SOURCE RECORDS -
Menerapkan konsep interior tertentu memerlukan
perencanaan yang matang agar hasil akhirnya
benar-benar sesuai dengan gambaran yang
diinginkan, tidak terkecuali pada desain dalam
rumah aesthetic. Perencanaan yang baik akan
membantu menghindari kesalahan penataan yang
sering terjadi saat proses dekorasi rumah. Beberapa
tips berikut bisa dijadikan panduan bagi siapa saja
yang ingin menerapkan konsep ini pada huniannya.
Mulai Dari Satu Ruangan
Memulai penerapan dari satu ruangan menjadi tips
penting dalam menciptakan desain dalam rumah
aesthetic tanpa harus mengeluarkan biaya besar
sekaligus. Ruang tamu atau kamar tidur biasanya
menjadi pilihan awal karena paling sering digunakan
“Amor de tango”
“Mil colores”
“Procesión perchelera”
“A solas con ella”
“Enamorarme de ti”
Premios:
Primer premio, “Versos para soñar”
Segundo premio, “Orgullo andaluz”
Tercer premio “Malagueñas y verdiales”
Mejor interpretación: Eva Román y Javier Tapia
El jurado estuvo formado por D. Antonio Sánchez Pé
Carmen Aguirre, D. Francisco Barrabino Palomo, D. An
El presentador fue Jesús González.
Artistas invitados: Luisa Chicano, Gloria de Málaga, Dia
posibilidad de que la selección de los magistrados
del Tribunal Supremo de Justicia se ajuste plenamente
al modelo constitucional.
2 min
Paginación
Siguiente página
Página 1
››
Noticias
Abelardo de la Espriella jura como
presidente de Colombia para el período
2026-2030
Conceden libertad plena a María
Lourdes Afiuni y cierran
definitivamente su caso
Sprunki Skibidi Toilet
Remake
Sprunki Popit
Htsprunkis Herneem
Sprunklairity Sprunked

WHAT IS BEING ASKED - Gather each line from the listing above that holds "sering".

TASK RESPONSE -
sering terjadi saat proses dekorasi rumah. Beberapa
menjadi pilihan awal karena paling sering digunakan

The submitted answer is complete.